Le tourisme mondial a subi plusieurs crises majeures ces deux dernières décennies : les attentats du Word Trade Center en 2001 et la crise financière de 2009.
Mais la crise sanitaire actuelle est celle qui a les effets les plus dévastateurs pour ce secteur. L’analyse de Guy Antognelli, directeur du tourisme à Monaco.
« Cette année restera à jamais celle de nombreux bouleversements. » Le directeur du tourisme à Monaco, Guy Antognelli, a fait le bilan de l’année 2020 si singulière marquée, dès le mois de mars, par la crise sanitaire. Et le moins que l’on puisse dire, c’est que le Covid-19 a été un véritable tsunami dans ce secteur. « Les résultats sont forts tristes, regrette-t-il. Et pourtant, en janvier et février 2020 tout avait bien commencé. Une excellente année s’annonçait. » Puis, patatras. Le Covid et le confinement sont arrivés.
« Il nous a fallu à l’époque 3 ans pour retrouver le niveau pré-crise »
Selon Guy Antognelli, cette crise fut, dans l’histoire récente, la pire onde de choc : « Les deux dernières crises majeures qui ont impacté le tourisme ont eu lieu en 2001-2002 suite aux attentats du World trade Center et en 2009 suite à la crise financière. Si 2002 est trop loin pour être significative tant la distribution, les comportements d’achat et le trafic aérien est différent, la comparaison avec l’année 2009 a encore du sens »,estime Guy Antognelli. Selon lui, l’impact pour les hôteliers de la Principauté de la crise Covid est trois fois pire que cette crise de 2009. « Il nous a fallu à l’époque 3 ans pour retrouver le niveau pré-crise », rappelle-t-il.
Rétablissement des capacités aériennes entre 2025 et 2027
La question majeure qui se pose donc à présent est la suivante : « Comment le tourisme redémarrera- t-il à l’avenir quand on sait que les prévisions de IATA (1) estiment au mieux à 2025, au pire à 2027, le rétablissement des capacités aériennes qui nous amènent 75 % de nos clients ?, interroge-t-il. Cette préoccupation est bien entendu la nôtre depuis le début de la crise. »
Campagnes de communication
Pour renouer avec les visiteurs, au-delà des actions commerciales, la direction du tourisme et des congrès a énormément misé sur la communication avec plusieurs campagnes. La dernière en date s’appelle For More et sera massivement diffusée sur les télévisions françaises, sur des supports publicitaires situés dans des centres commerciaux de luxe de grande villes françaises et italiennes, ainsi que dans de nombreux magazines européens.

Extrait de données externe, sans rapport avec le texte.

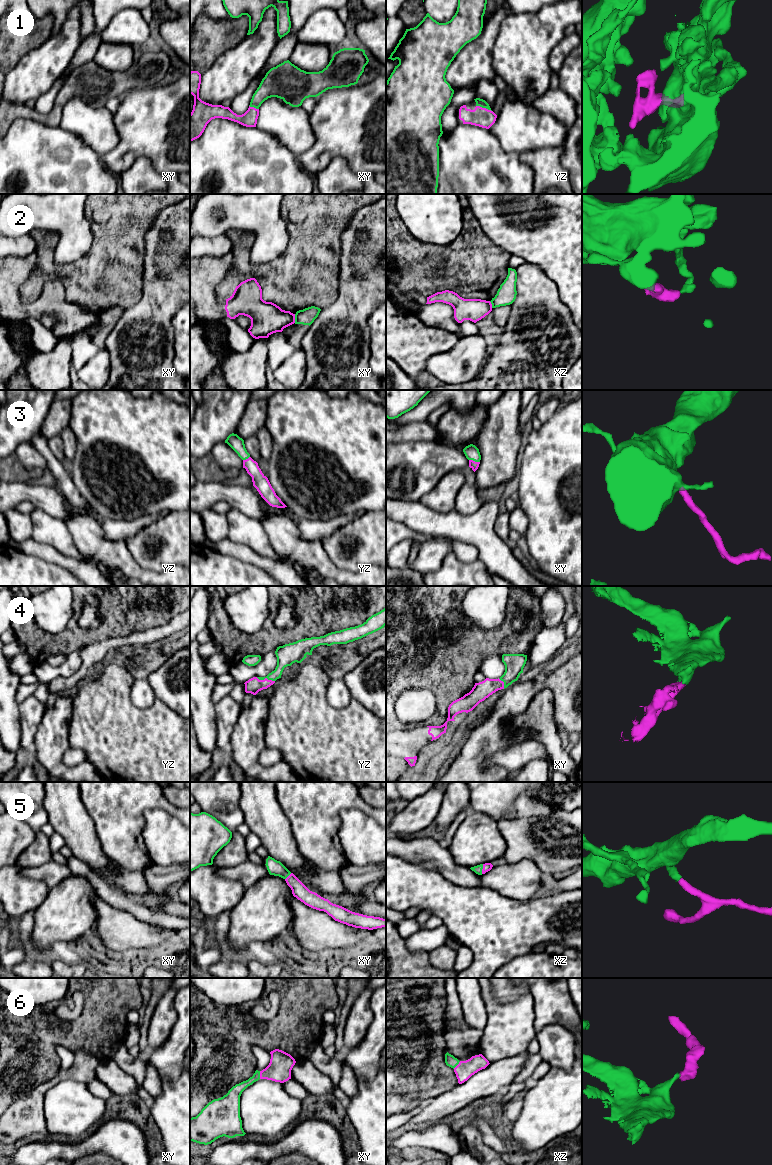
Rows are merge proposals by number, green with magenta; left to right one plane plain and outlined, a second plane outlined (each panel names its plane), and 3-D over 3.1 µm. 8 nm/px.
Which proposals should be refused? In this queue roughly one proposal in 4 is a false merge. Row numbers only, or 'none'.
2

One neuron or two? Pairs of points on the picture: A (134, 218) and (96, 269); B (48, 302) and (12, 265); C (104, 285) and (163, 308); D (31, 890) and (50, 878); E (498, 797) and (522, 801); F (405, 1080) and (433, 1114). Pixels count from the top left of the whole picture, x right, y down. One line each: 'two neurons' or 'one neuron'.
A: one neuron
B: one neuron
C: two neurons
D: two neurons
E: two neurons
F: two neurons

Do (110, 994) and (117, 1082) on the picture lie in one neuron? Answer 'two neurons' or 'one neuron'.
two neurons

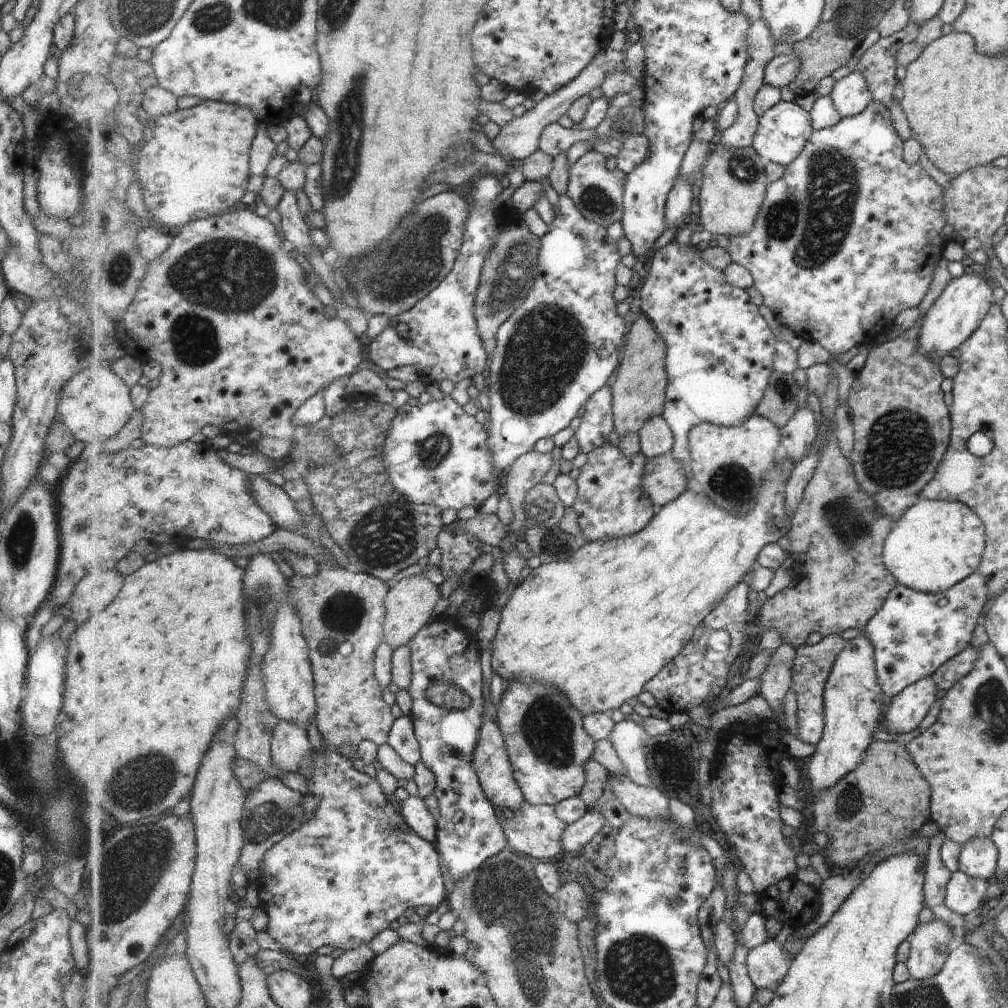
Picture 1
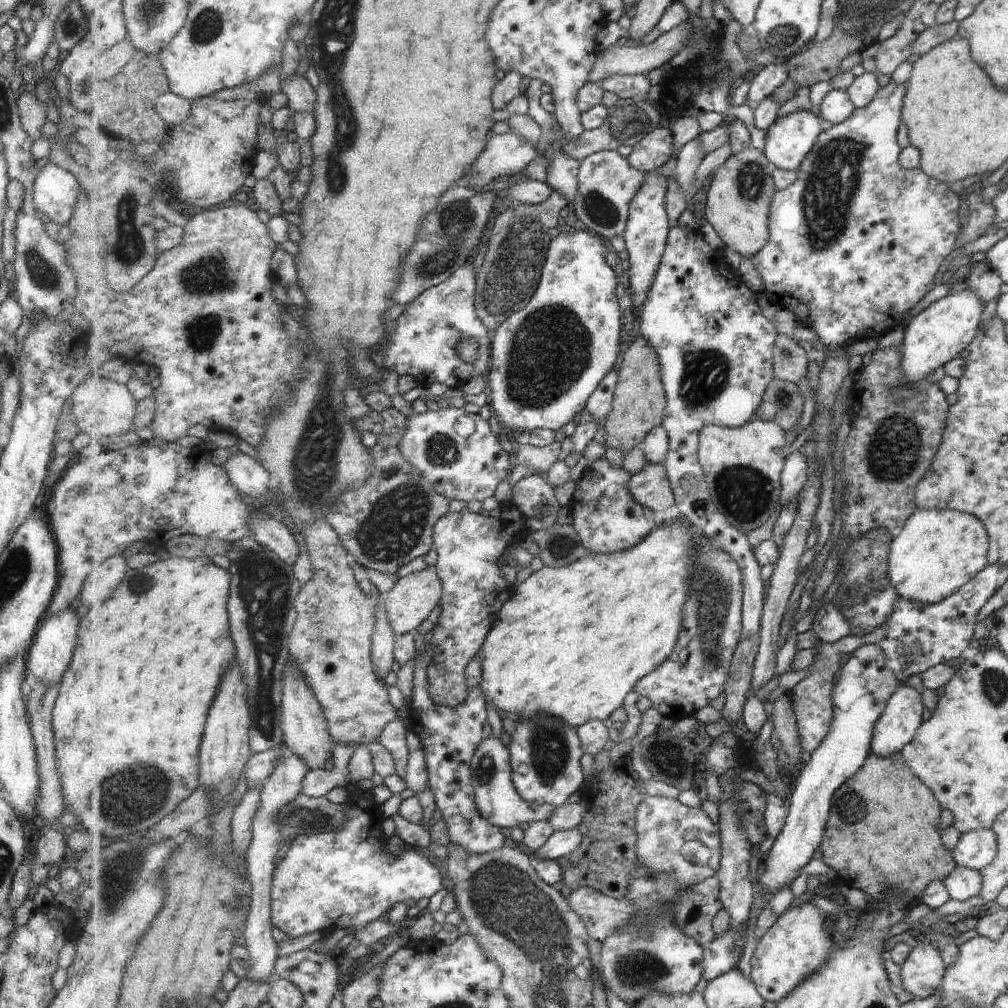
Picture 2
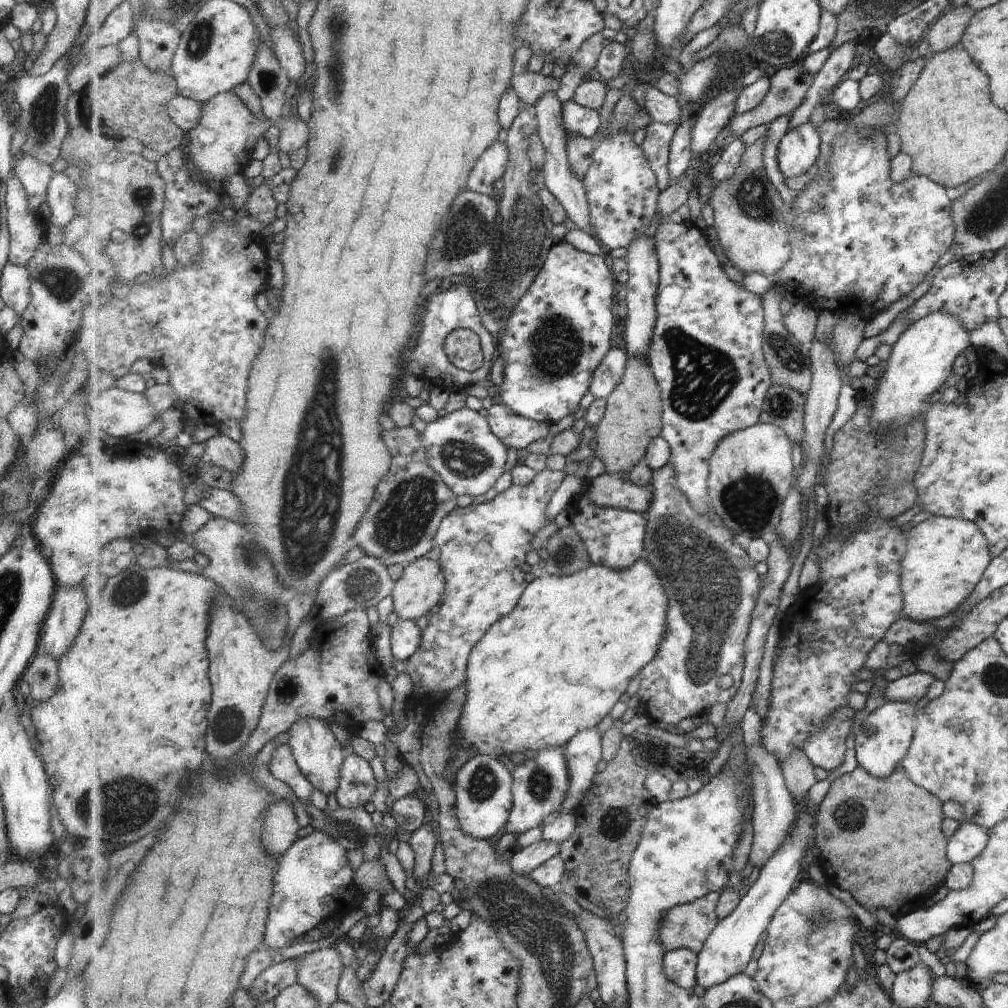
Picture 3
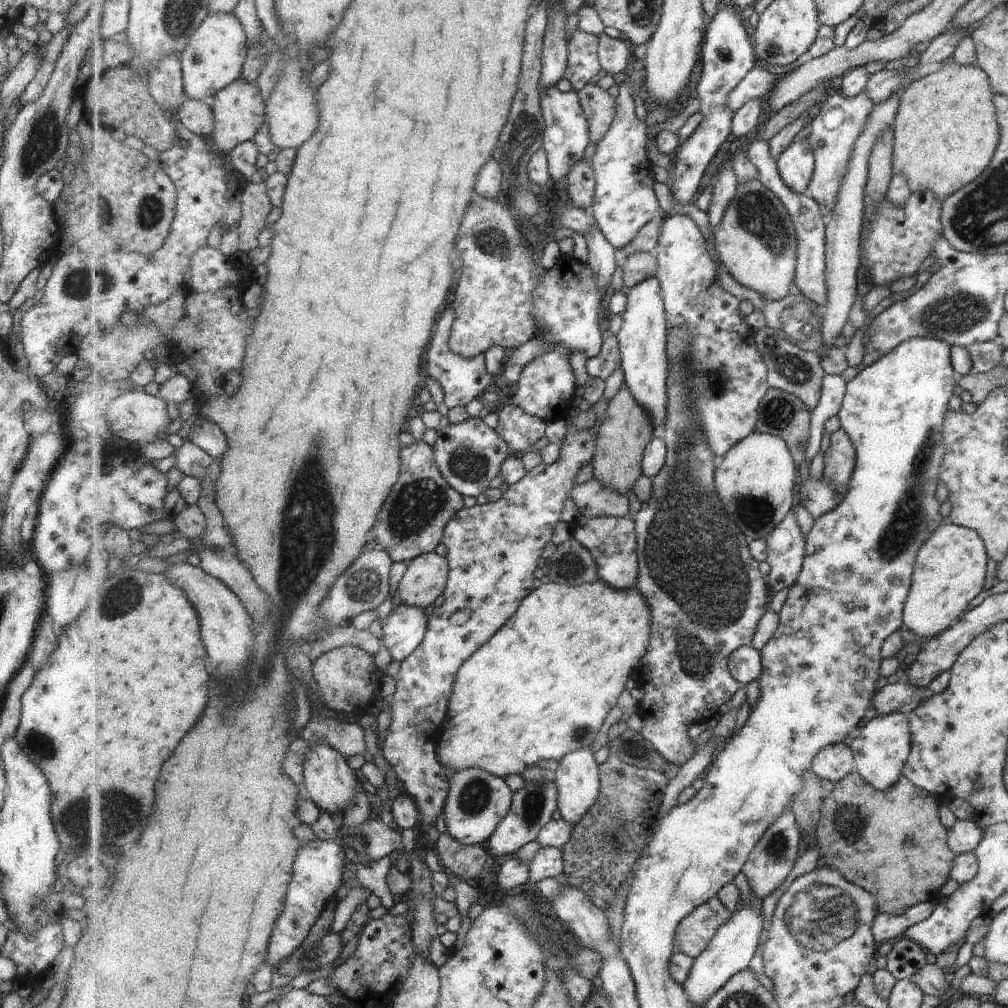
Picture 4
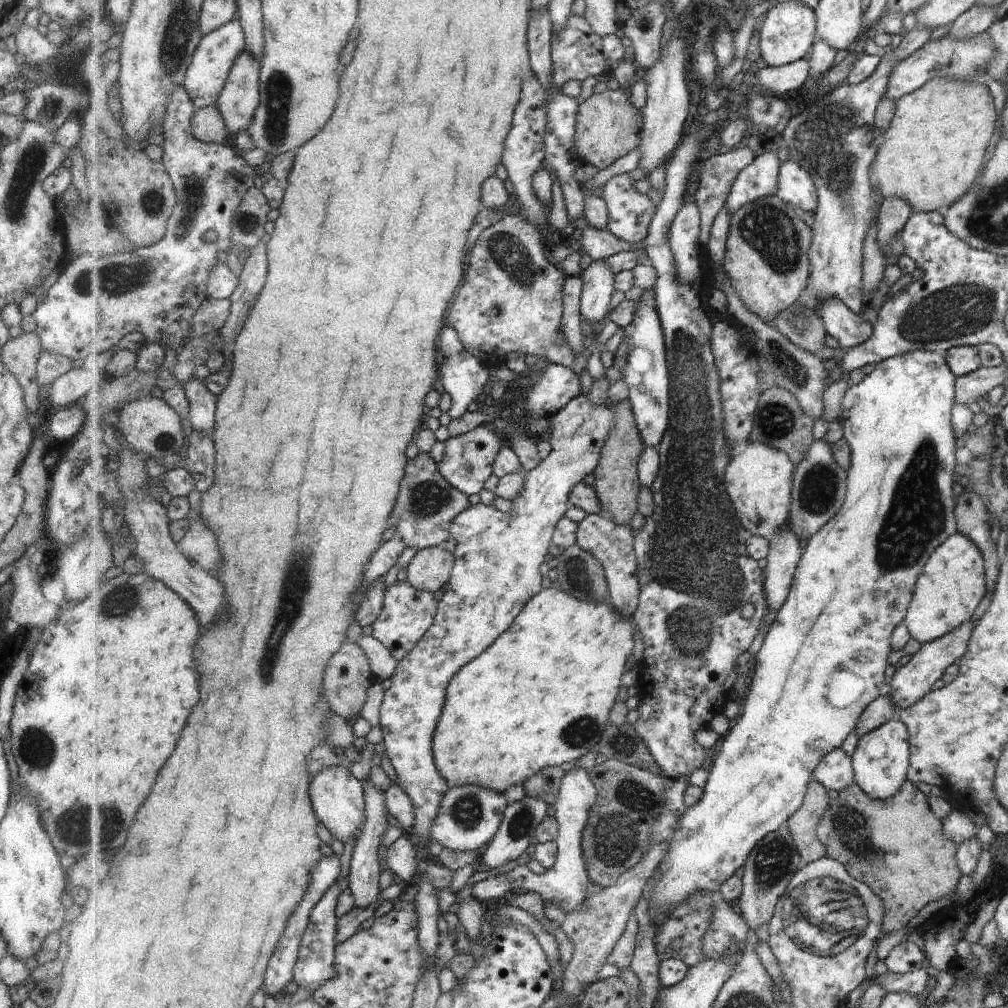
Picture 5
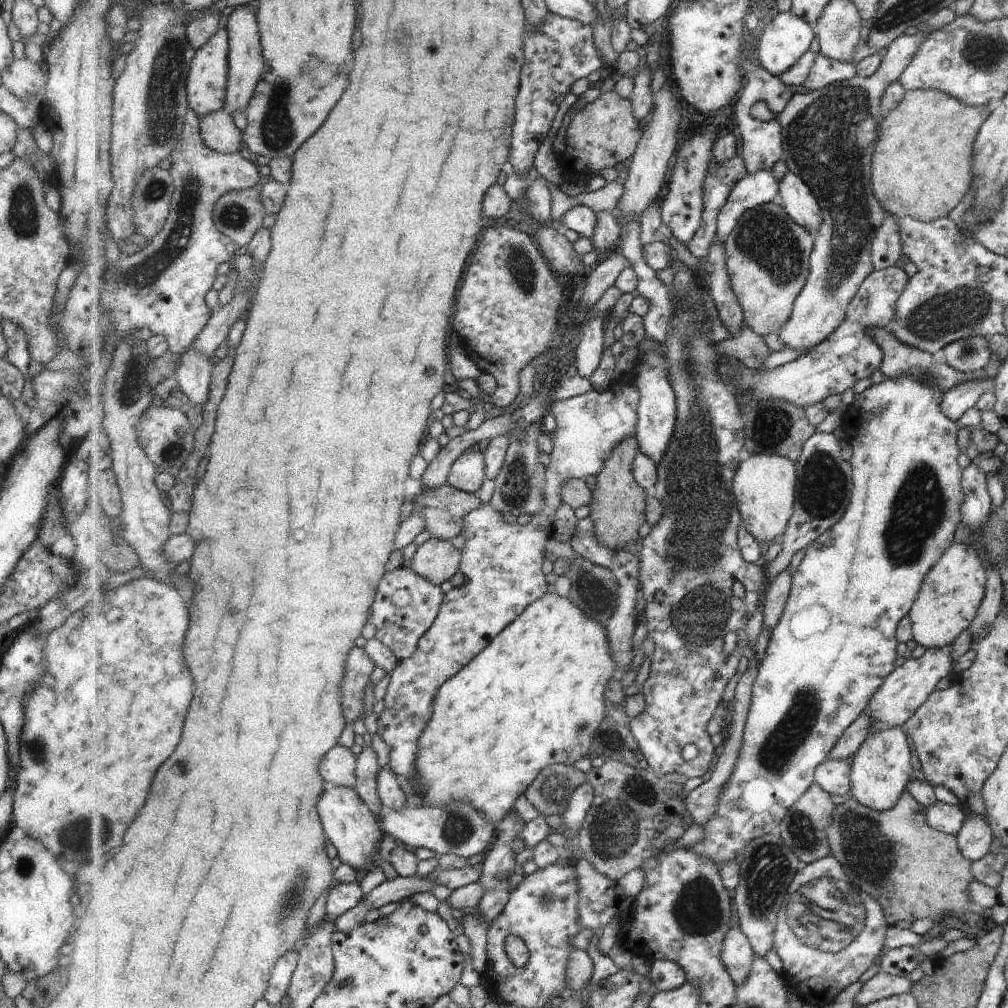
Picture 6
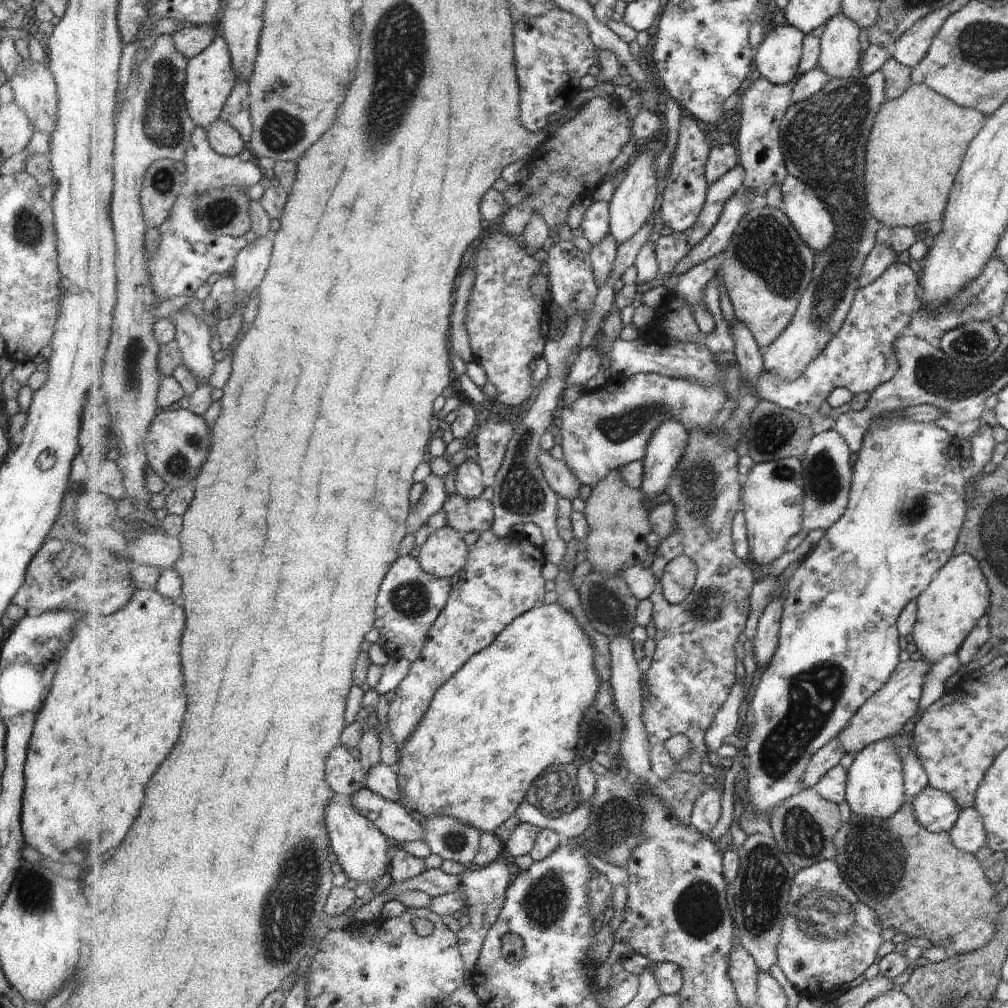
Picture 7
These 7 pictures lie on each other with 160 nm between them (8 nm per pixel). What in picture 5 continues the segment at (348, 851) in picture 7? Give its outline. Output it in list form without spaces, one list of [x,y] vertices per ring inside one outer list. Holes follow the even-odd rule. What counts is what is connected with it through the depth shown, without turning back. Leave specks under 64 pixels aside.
[[[325,766],[321,772],[311,777],[309,796],[313,812],[333,837],[344,844],[361,837],[366,822],[365,790],[362,782],[357,780],[345,766]]]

Autre approche envisagée : au cours du premier trimestre 2021, un livre blanc conçu par un cabinet privé listera des propositions éco-responsables à tous les acteurs du tourisme à Monaco pour attirer une clientèle qui se sent concernée par le développement durable
(1) The International Air Transport Association (IATA)
Hôtels à Monaco : « 102 % de croissance du marché français sur juillet et août »
Après le confinement du mois de mars 2020, les hôtels de la Principauté ont rouvert progressivement durant le mois de juin. Mais les taux d’occupation sont restés très bas au fil des mois : 26 % seulement en juin, 39 % en juillet (contre 79% en 2019). Et en août, même chute drastique : 55,84% de taux de remplissage (contre 80% en 2019). Seule consolation estivale : l’été a été soutenu par les clientèles européennes, notamment française, venue massivement : « Nous avons enregistré 102 % de croissance du marché français sur juillet et août dans les hôtels. » Mais à l’automne, la situation est à nouveau « catastrophique », reconnaît Guy Antognelli, en raison notamment de l’absence de fréquentation touristique durant l’arrière-saison et de l’annulation de tous les grands événements, à l’exception du salon Ever et des Assises de la sécurité. « A fin novembre, la situation s’établit ainsi : – 59% de chambres vendues, un prix en baisse de 10,5% et un revenu par chambre disponible en chute libre de 63% », déplore-t-il.